→ **Required work**
From the data below, retype exactly the lines starting with the one that contains "(171, 289) = (169, 241): none -> grey tray" and ending with the one that contains "(556, 242) = (539, 250): apple", both included.

→ **Dataset extract**
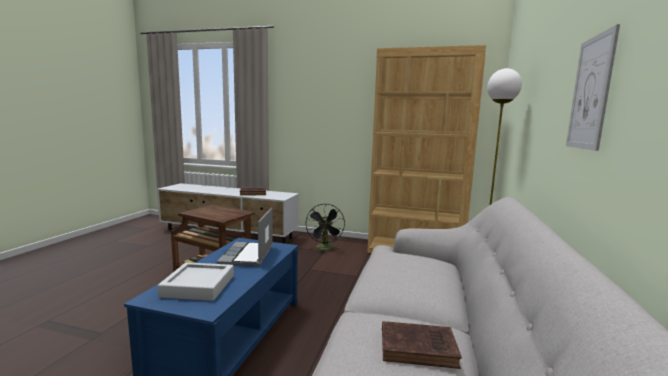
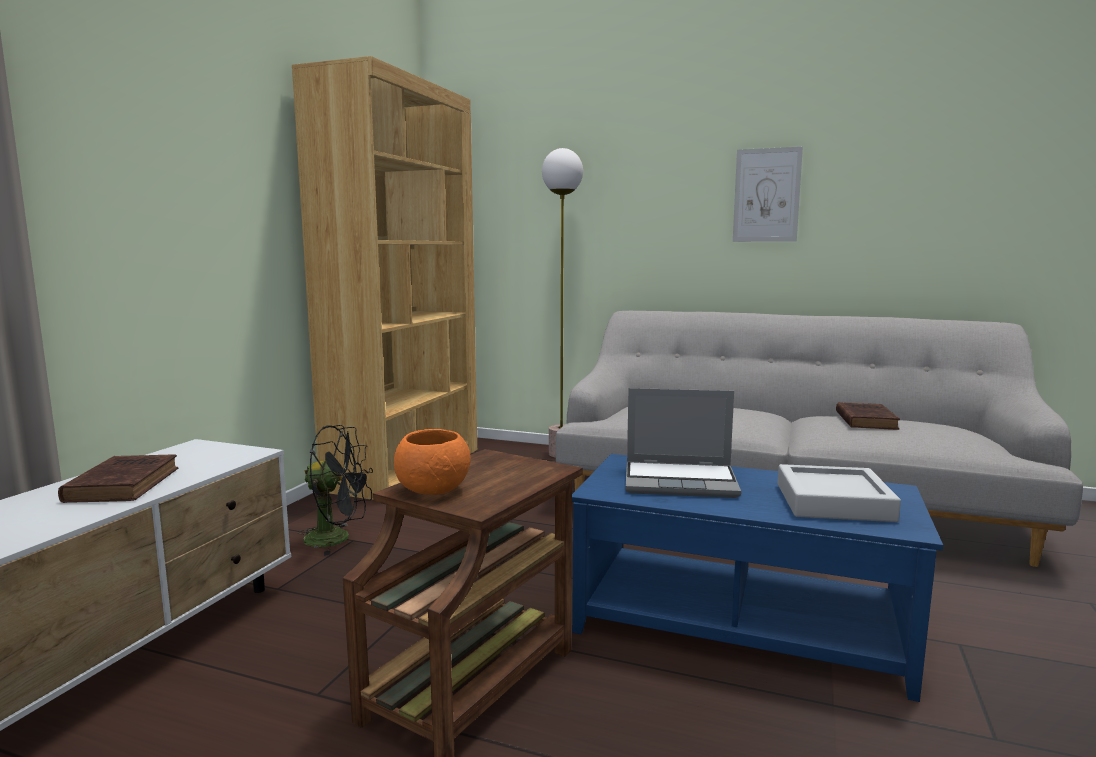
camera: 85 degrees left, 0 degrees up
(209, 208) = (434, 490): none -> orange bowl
--
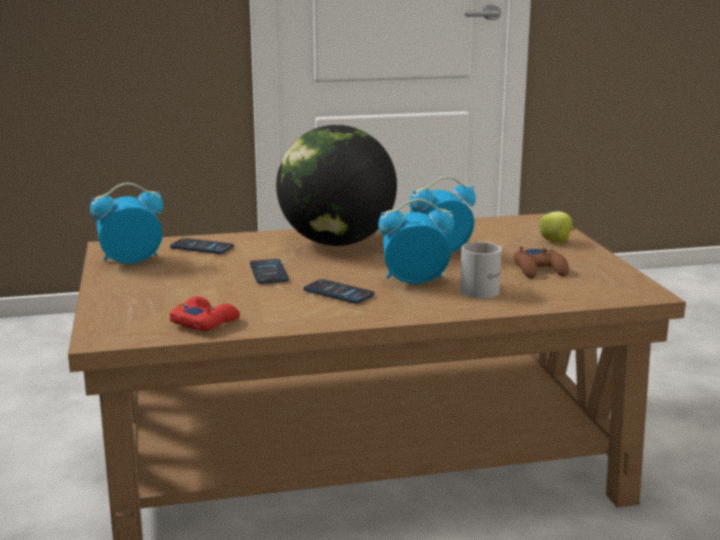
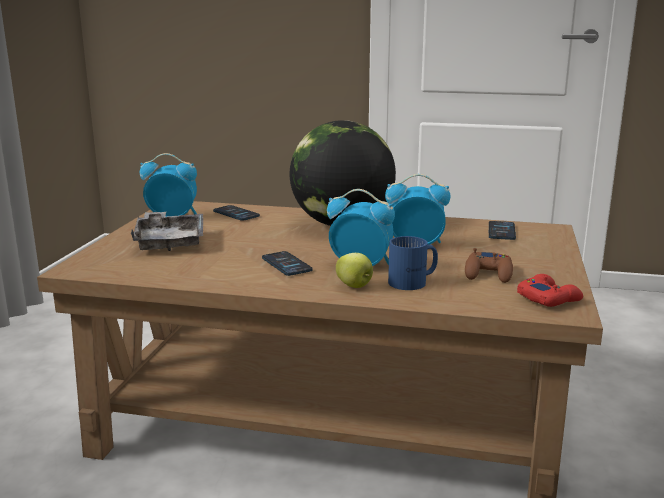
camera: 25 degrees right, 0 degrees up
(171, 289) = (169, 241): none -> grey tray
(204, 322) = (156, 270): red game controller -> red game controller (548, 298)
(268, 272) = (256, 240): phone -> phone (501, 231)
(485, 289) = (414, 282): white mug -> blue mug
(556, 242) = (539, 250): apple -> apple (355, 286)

→ **Worked solution**
(171, 289) = (169, 241): none -> grey tray
(204, 322) = (156, 270): red game controller -> red game controller (548, 298)
(268, 272) = (256, 240): phone -> phone (501, 231)
(485, 289) = (414, 282): white mug -> blue mug
(556, 242) = (539, 250): apple -> apple (355, 286)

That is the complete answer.